- _WORK ITEM_
Convert the text of the records into a JSON list of strings, with one string per line and blank lines omitted.

----------------------------------------

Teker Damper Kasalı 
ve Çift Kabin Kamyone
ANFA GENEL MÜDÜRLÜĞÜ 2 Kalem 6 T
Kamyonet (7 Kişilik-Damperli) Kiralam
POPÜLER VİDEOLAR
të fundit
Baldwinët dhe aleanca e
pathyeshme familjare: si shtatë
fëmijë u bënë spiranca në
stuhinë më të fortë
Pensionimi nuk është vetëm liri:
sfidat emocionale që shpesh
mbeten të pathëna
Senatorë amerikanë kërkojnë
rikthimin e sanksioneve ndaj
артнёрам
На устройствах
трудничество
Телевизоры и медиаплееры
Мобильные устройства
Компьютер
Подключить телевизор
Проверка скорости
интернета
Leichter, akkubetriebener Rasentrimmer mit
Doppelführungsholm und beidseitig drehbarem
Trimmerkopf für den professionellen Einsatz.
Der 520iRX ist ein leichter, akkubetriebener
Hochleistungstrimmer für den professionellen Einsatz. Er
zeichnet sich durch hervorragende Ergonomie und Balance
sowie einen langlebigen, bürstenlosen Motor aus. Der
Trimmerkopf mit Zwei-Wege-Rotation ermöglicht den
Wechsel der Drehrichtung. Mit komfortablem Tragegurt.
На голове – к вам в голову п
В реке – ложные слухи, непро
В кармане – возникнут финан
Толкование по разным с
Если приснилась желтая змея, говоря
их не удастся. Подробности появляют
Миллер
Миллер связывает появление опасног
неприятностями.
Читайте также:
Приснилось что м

----------------------------------------

- _YOUR RESPONSE_
[
  "Teker Damper Kasalı ",
  "ve Çift Kabin Kamyone",
  "ANFA GENEL MÜDÜRLÜĞÜ 2 Kalem 6 T",
  "Kamyonet (7 Kişilik-Damperli) Kiralam",
  "POPÜLER VİDEOLAR",
  "të fundit",
  "Baldwinët dhe aleanca e",
  "pathyeshme familjare: si shtatë",
  "fëmijë u bënë spiranca në",
  "stuhinë më të fortë",
  "Pensionimi nuk është vetëm liri:",
  "sfidat emocionale që shpesh",
  "mbeten të pathëna",
  "Senatorë amerikanë kërkojnë",
  "rikthimin e sanksioneve ndaj",
  "артнёрам",
  "На устройствах",
  "трудничество",
  "Телевизоры и медиаплееры",
  "Мобильные устройства",
  "Компьютер",
  "Подключить телевизор",
  "Проверка скорости",
  "интернета",
  "Leichter, akkubetriebener Rasentrimmer mit",
  "Doppelführungsholm und beidseitig drehbarem",
  "Trimmerkopf für den professionellen Einsatz.",
  "Der 520iRX ist ein leichter, akkubetriebener",
  "Hochleistungstrimmer für den professionellen Einsatz. Er",
  "zeichnet sich durch hervorragende Ergonomie und Balance",
  "sowie einen langlebigen, bürstenlosen Motor aus. Der",
  "Trimmerkopf mit Zwei-Wege-Rotation ermöglicht den",
  "Wechsel der Drehrichtung. Mit komfortablem Tragegurt.",
  "На голове – к вам в голову п",
  "В реке – ложные слухи, непро",
  "В кармане – возникнут финан",
  "Толкование по разным с",
  "Если приснилась желтая змея, говоря",
  "их не удастся. Подробности появляют",
  "Миллер",
  "Миллер связывает появление опасног",
  "неприятностями.",
  "Читайте также:",
  "Приснилось что м"
]